For most people, RSV causes cold-like symptoms. But for at-risk groups including infants, older adults and those with comorbidities, RSV is a leading cause of serious respiratory infections such as bronchiolitis (inflammation and congestion of the small airways or bronchioles of the lung) and pneumonia (an inflammatory condition of the lung small air sacs or alveoli).
Each year RSV is estimated to cause about 1.4 million hospitalisations of children under 6 months of age globally and over 300,000 hospitalisations in adults. To put this into context, that’s a similar hospitalisation burden to that caused by influenza and is probably underestimated due to limited diagnostic tools. As the global population ages, the burden of RSV is expected to grow.
Despite this significant burden and over half a century of research, to date there is still no vaccine available for RSV and treatment options are very limited.
Bishoy Rizkalla, Global Vaccines Medical Portfolio Lead at GSK, explains: “Several factors make tackling RSV challenging, including the fact infection occurs at a very young age in infants, the multiple mechanisms RSV uses to evade innate immunity, the lack of durable protective immunity induced by natural infection and the decline of the immune system as we age.”
Unlike some viruses, individuals infected with RSV don’t build a complete immunity to the virus, so it’s possible to become reinfected throughout life. The risk is greatest in young infants with very narrow airways who have never been exposed to the virus before and are still developing their immune systems. Although subsequent infections are typically less severe, the risk increases again as adults age because of naturally occurring decline in our immune system. People who are immunocompromised due to having other chronic health conditions are also at increased risk.
In many ways, RSV is a clever virus, using multiple different mechanisms to evade the human immune system. It manages to stay protected from much of the body’s systemic immune mechanisms by living primarily ‘outside’ the body, on the surface of breathing passages.
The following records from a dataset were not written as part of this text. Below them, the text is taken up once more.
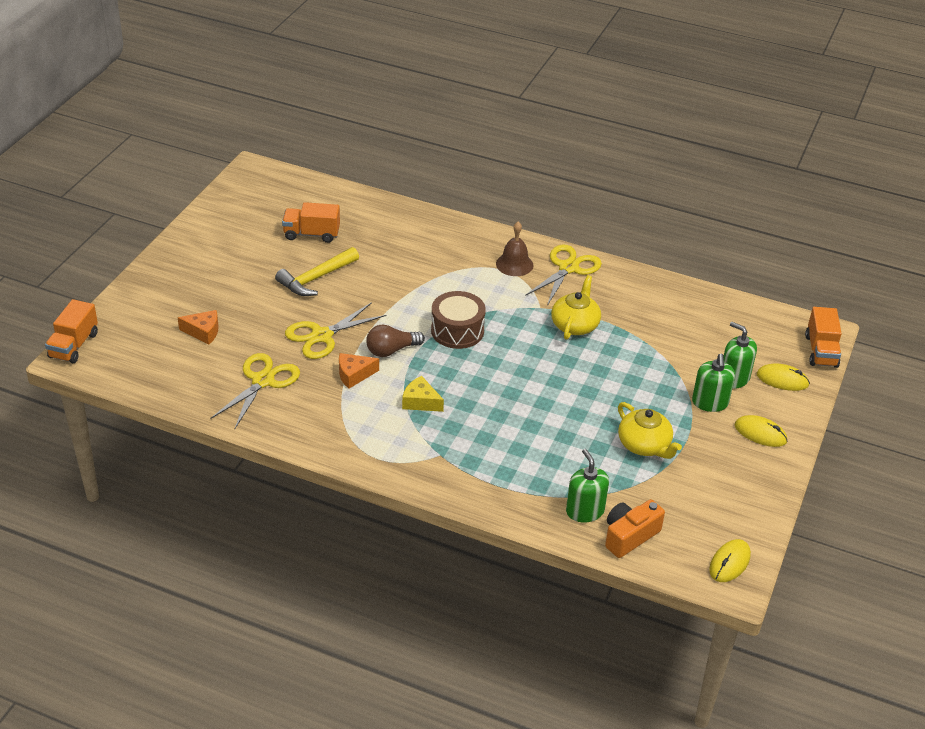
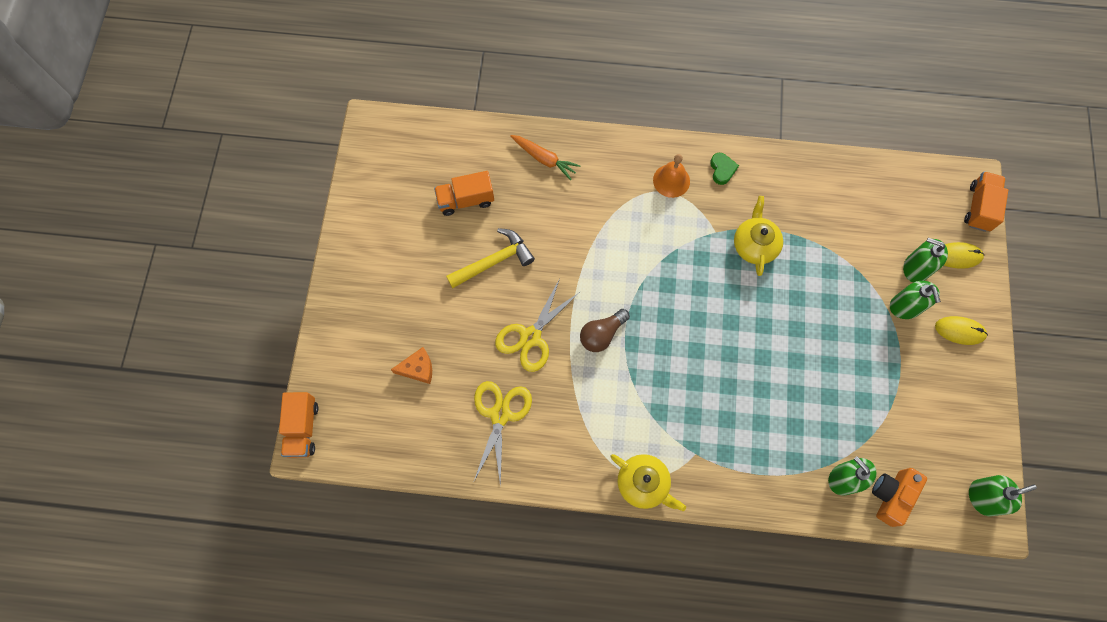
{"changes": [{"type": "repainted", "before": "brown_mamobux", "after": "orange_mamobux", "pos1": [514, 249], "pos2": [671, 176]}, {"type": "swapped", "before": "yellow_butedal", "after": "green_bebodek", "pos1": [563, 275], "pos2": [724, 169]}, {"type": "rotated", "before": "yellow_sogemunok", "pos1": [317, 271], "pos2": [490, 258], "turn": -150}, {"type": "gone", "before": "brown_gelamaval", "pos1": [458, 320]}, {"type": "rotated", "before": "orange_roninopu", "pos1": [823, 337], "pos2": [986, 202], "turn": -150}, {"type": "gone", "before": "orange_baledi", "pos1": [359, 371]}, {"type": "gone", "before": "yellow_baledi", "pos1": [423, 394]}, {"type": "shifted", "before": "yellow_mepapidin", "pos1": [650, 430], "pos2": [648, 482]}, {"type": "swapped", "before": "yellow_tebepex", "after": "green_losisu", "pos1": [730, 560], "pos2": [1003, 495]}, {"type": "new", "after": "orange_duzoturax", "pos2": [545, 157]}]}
It can hamper the immune system’s in-built antiviral response by ‘flipping’ its proteins into a state that makes them less sensitive to being neutralised by antibodies and by preventing infected cells from signalling for help.
But scientists are clever too and advances in structural biology and immunology have provided new insights into the conformation of proteins that are involved in developing immunity against RSV, as well as a deeper understanding of the distinct and tailored approaches that may be needed to meet the individual needs of at risk populations’ immune systems.
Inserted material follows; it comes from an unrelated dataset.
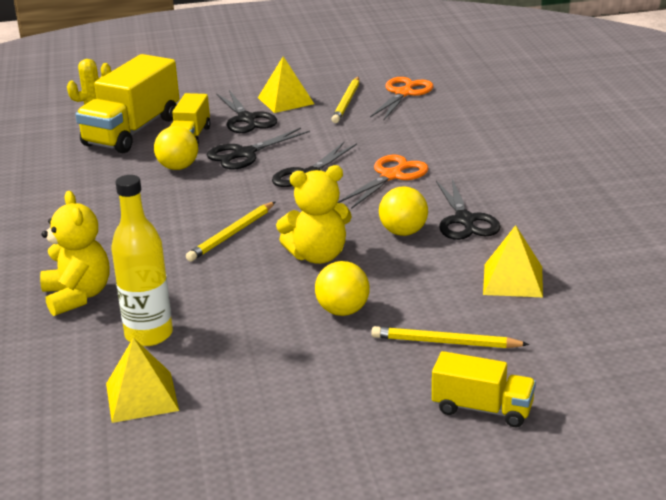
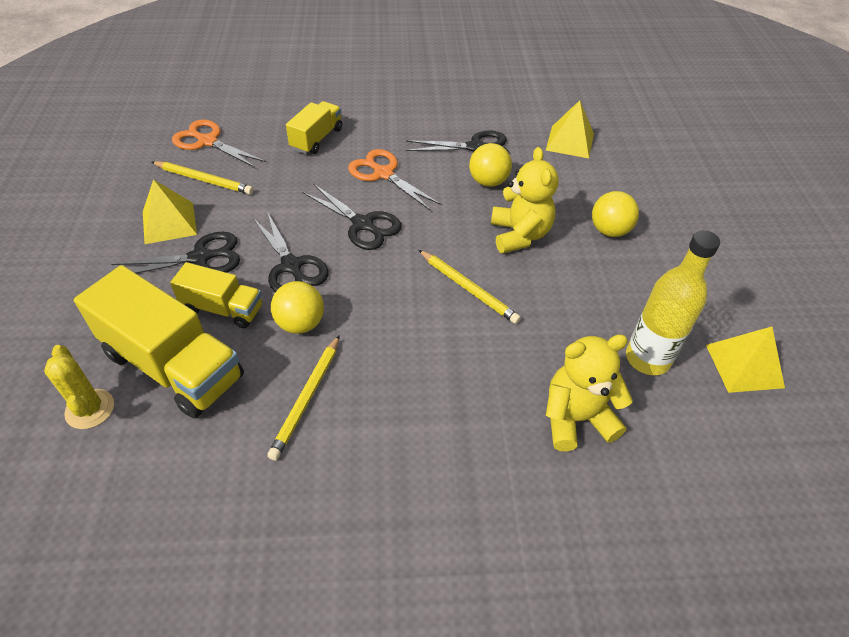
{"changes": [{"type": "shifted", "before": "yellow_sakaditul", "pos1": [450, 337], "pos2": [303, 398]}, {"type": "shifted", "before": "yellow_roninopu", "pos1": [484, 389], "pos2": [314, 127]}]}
“As an example of recent scientific advances, we now know that a specific protein known as ‘surface fusion glycoprotein F’ is involved in the initial phases of infection, making it an interesting target for research into how to drive immunity against RSV, particularly before it fuses to other cells. We also know that the immune systems of babies are very different to those of adults. They’re likely to need customised solutions and so having access to a broad range of technologies is essential – one size fits all isn’t good enough,” Bishoy adds.
Insights like this are shaping GSK’s development programmes but collaboration is also crucial. GSK is part of a number of scientific consortia on RSV including ‘PROMISE’ (Preparing for RSV Immunisation and Surveillance in Europe) and ‘RESCEU’ (Respiratory Syncytial Virus Consortium in Europe) which bring together translational scientists, clinicians, public health agencies, the pharmaceutical industry, patient groups and clinical societies to further advance scientific knowledge on RSV.
Collaborations like this, together with the steady advance of the scientific understanding of RSV, have great potential to get us one step closer to achieving our goal of developing solutions to get ahead of RSV, and bringing them to patients as quickly as possible.